Remember, what the Lord desires is a display of Spirit-produced fruit, not self-sufficient achievements. Human beings are capable of amazing accomplishments. We can preach sermons, teach Sunday school, feed the poor, and minister to the hurting in our own strength. In fact, entire churches can function without any help from the Spirit. But that’s not what God wants. The work He has for us is supernatural and requires a corresponding power to accomplish it. None of us is adequate for the task, apart from the empowerment of the Holy Spirit as He works through us. This was true even of Christ’s disciples: until the Spirit came upon them at Pentecost, they weren’t ready for the job of spreading the gospel (Luke 24:49).
Don’t think for a moment that this principle applies only to those who are serving in “the ministry.” We all need the Spirit’s power for every aspect of life. Anyone can live “a normal life,” but Jesus calls us to live supernaturally in such a way that we display His character in everything we do. Without divine empowerment, how are you going to become a godly parent or spouse, forgive someone who has hurt you deeply, endure suffering without bitterness, model Christlike character in the workplace, or demonstrate patience and kindness to cantankerous people? The fruit of the Spirit isn’t pumped out with self-effort (Gal. 5:22-23). All our striving and struggling to become better Christians will never produce a godly life. The only way to attain that is through the power of the Holy Spirit.
Use your spiritual gifts.
Part of discovering your full potential in Christ is finding out what God has planned for you to accomplish. We’re called to serve Him in everything, but He’s also given each of us a unique calling. You don’t want to spend your entire life living as you see fit, only to arrive in heaven and discover you’ve missed what God had in mind. That’s why it’s so important to walk in the Spirit every day of your life. He’s the one who guides you into your calling.
Since the Holy Spirit knows exactly what the Lord created each of us to accomplish, He’s given us corresponding spiritual gifts. These are divinely bestowed abilities that enable us to fulfill God’s unique will for our life. Although spiritual gifts carry the full potential for effectiveness, they don’t usually come to us completely developed. For instance, God may give you the gift of teaching, but without diligent study of Scripture, your effectiveness will be limited. If you have the gift of mercy, it may take time to learn how to comfort the different people He brings into your life. Don’t give up too quickly. Spiritual gifts develop over time, and we become more successful as we practice using them.

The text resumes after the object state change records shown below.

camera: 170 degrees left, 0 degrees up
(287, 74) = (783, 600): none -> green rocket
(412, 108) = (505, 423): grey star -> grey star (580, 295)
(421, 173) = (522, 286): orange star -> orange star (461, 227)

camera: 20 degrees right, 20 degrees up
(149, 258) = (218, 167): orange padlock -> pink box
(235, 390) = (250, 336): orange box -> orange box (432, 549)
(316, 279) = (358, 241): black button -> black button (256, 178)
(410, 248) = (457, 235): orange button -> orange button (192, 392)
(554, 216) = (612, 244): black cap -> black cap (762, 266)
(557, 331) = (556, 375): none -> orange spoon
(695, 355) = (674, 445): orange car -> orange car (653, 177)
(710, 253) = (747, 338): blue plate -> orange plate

You have so much potential in God’s eyes, but there’s one more area that could prevent you from experiencing His best. If you’re holding onto anything the Lord doesn’t want you to have, you’re compromising your purity and quenching His Spirit. It could be an outright sin or something that stands between you and complete obedience to Christ.

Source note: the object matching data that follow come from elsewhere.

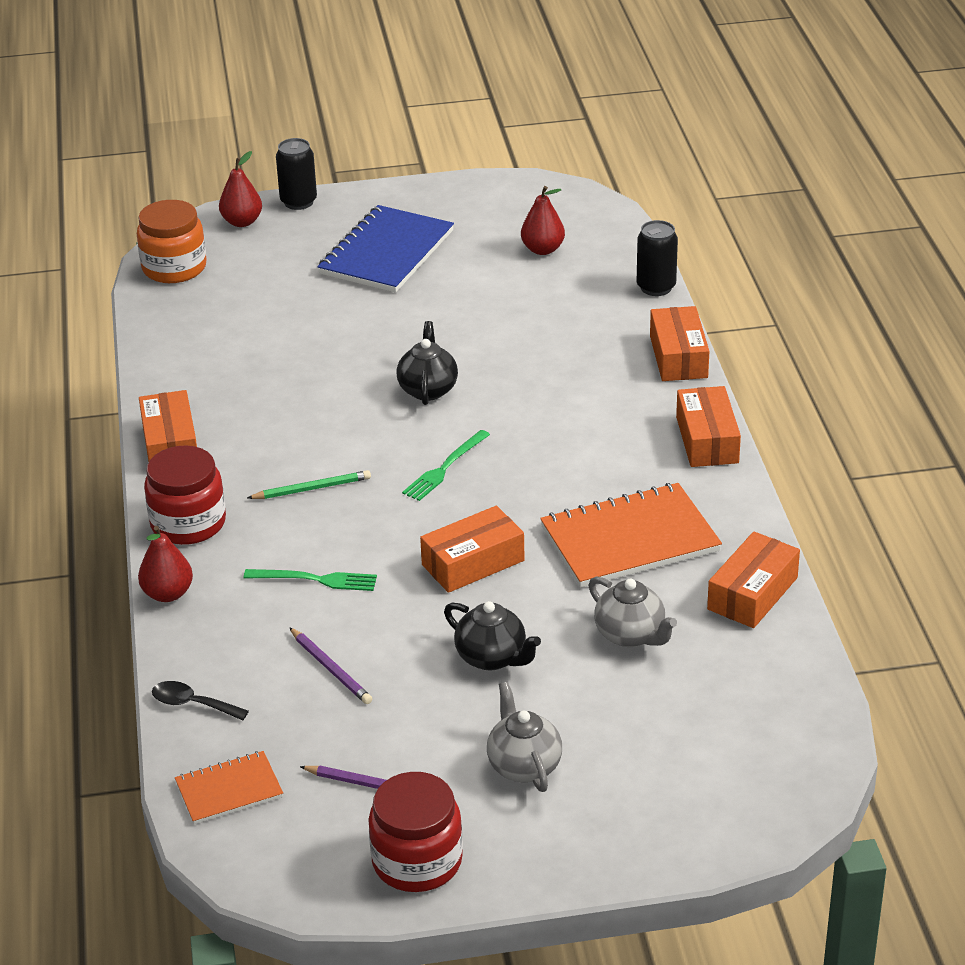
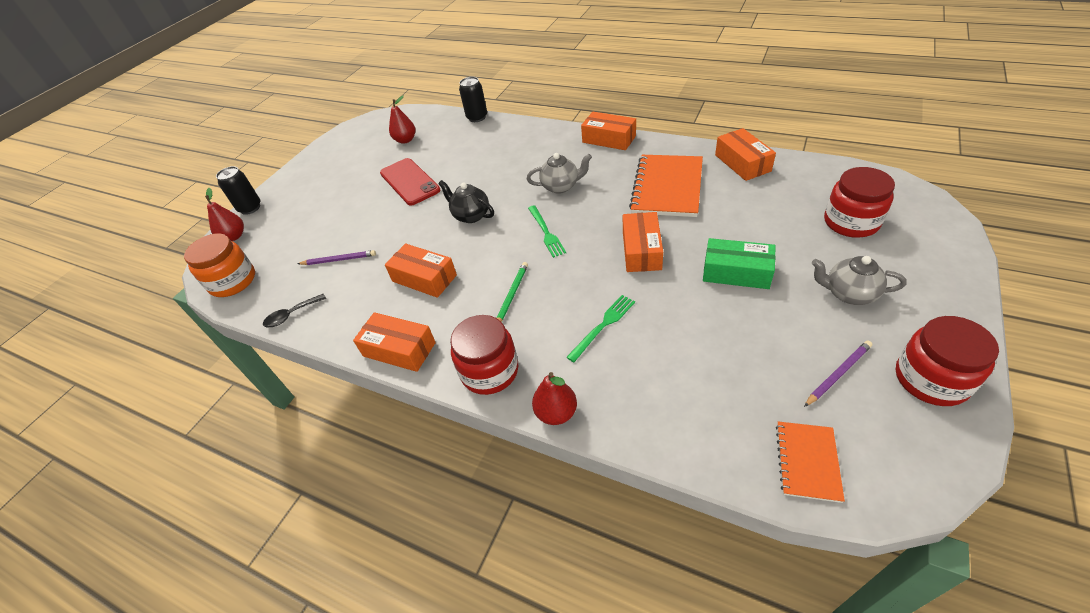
camera: 50 degrees left, 10 degrees up
(192, 704) = (692, 446): black spoon -> black spoon (291, 315)
(331, 668) = (700, 351): purple pencil -> purple pencil (339, 260)
(386, 252) = (338, 191): blue notebook -> none
(454, 302) = (409, 182): none -> red phone
(492, 658) = (736, 272): black teapot -> green box
(631, 635) = (750, 213): grey teapot -> grey teapot (561, 186)
(678, 357) = (536, 127): orange box -> orange box (424, 278)
(684, 736) = (851, 222): none -> red jar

You may feel you can’t live without the things that distract you from serving the Lord, but that’s just Satan’s lie. His temptations always result in bondage. That’s why letting go is such a struggle. Whatever you’re clutching can never match the value of what Christ can do in a surrendered life. He’s waiting for you to let go and fully submit to Him. If you’ll lay it down at His feet, He’ll replace it with a life of victorious power and freedom, and you’ll become the person He created you to be.